House Republicans are more active on Twitter than Democrats

WASHINGTON — Your representative in the House is almost certainly on Twitter. Your senator definitely is. But how are they using the social network? Are Democrats more active than Republicans, or vice versa? Who has the most followers on the Hill? I recently scraped together summary Twitter data — follower count, following count and number of tweets — for every member of Congress. Some of the more interesting findings are below.

Keep in mind that simple counts are a blunt instrument for measuring activity on Twitter, and moreover that follower counts in particular should be treated with a certain amount of skepticism. A 2012 study found that nearly 40 percent of congressional Twitter-account followers were either inactive or from bots.

Still, the summary statistics are useful for comparing Twitter activity between congressmen, and between the parties as a whole. And there's a lot more at stake here than simple bragging rights.

1. Republicans have more followers than Democrats.

The median Republican House member has 6,872 Twitter followers, compared with 6,015 followers for the median Democratic member. Republican senators enjoy an even wider advantage: 23,252 followers vs. 19,429 for Democrats. Considering that Democrats hold a technological advantage over Republicans in other realms of voter outreach, these gaps are fairly surprising.

Democrats' efforts to maintain control of the Senate and continue treading water in the House will hinge largely on their ability to get out the vote, particularly among young and minority voters. The Pew Research Center notes that Twitter adoption levels "are particularly high among younger adults and African-Americans," so the fact that Republicans have the larger Twitter follower base represents a potentially serious deficit for the Democrats this fall.

All told, Democratic House and Senate members have a 5.5 million Twitter followers, compared with 7.2 million for the Republicans — a deficit of 1.7 million followers. In an era when razor-thin electoral victory margins are becoming increasingly common, this gap matters.

2. Republicans also follow more people on Twitter.

The median Republican in Congress — House and Senate — follows about 100 more Twitter users than the median Democrat — 613 vs. 517. Following more people might mean that Republicans have a better sense not only of the national conversation on Twitter but also of what their constituents are saying. This would give them an edge in crafting messages that their constituents care about.

3. House Republicans tweet more than House Democrats, but Senate Democrats tweet the most.

The median House Republican has tweeted 1,282 times, while the median House Democrat has made only 986 tweets. But it's a different story in the Senate, where the median Democrat's tweet count is 1,792 compared with the Republican's 1,605.

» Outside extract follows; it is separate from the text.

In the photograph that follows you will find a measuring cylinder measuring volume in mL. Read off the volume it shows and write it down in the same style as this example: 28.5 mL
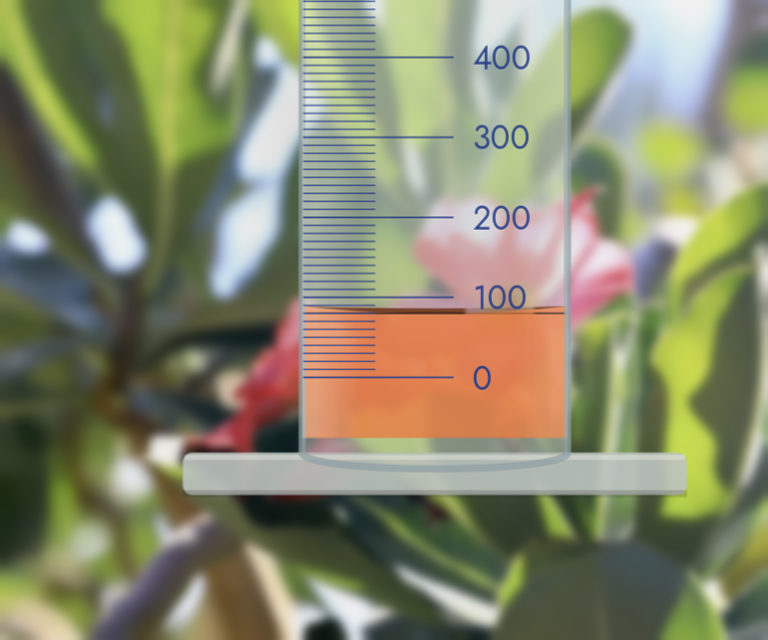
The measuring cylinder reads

4. Seven of the 10 most-followed legislators are Republicans.

With 1.9 million followers, Sen. John McCain, R-Ariz., is Twitter's reigning king of the Hill. He has about 400,000 more followers than the No. 2 legislator, Sen. Cory Booker, D-N.J., House Speaker John Boehner, R-Ohio, comes in third with 640,000, followed by Sen. Marco Rubio, R-Fla., at 595,000. House Minority Leader Nancy Pelosi, D-Calif., Sen. Rand Paul, R-Ky., and Rep. Paul Ryan, R-Wis., fill slots 5 through 7. Sen. Ted Cruz, R-Texas, and Reps. Debbie Wasserman Schultz, D-Fla., and Eric Cantor, R-Va., round out the top 10.

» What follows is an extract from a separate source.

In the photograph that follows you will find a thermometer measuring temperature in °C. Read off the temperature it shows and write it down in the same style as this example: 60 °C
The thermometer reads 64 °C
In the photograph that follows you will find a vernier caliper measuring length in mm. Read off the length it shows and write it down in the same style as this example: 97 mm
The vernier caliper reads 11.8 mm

5. Seven of the 10 most frequent Tweeters are also Republican.

Having tweeted nearly 38,000 times, Booker is twice as active as the next most-frequent tweeter, Rep. Darrell Issa, R-Calif. Boehner, Sen. John Cornyn, R-Texas, and Rep. Ileana Ros-Lehtinen, R-Fla., round out the top five.

6. Only eight House members do not have individual Twitter accounts.

Four Democrats — Reps. Alcee Hastings, Fla., Ed Pastor, Ariz., Collin Peterson, Minn., and Nick Rahall, W.Va. — are Twitterless, as are four Republicans — Reps. Sam Graves, Mo., John Mica, Fla., Tom Petri, Wis., and Rob Woodall, Ga. Every senator is on Twitter.

A note on the data: I scraped the data from legislators' Twitter profiles on Saturday. To determine Twitter user names, I started from a list maintained by GovTrack.us and added/amended user names based on my own research. Many members maintain multiple accounts — for instance, an individual account and a campaign account. In these cases, I used the account that appeared to be most active, as determined by number and recency of tweets.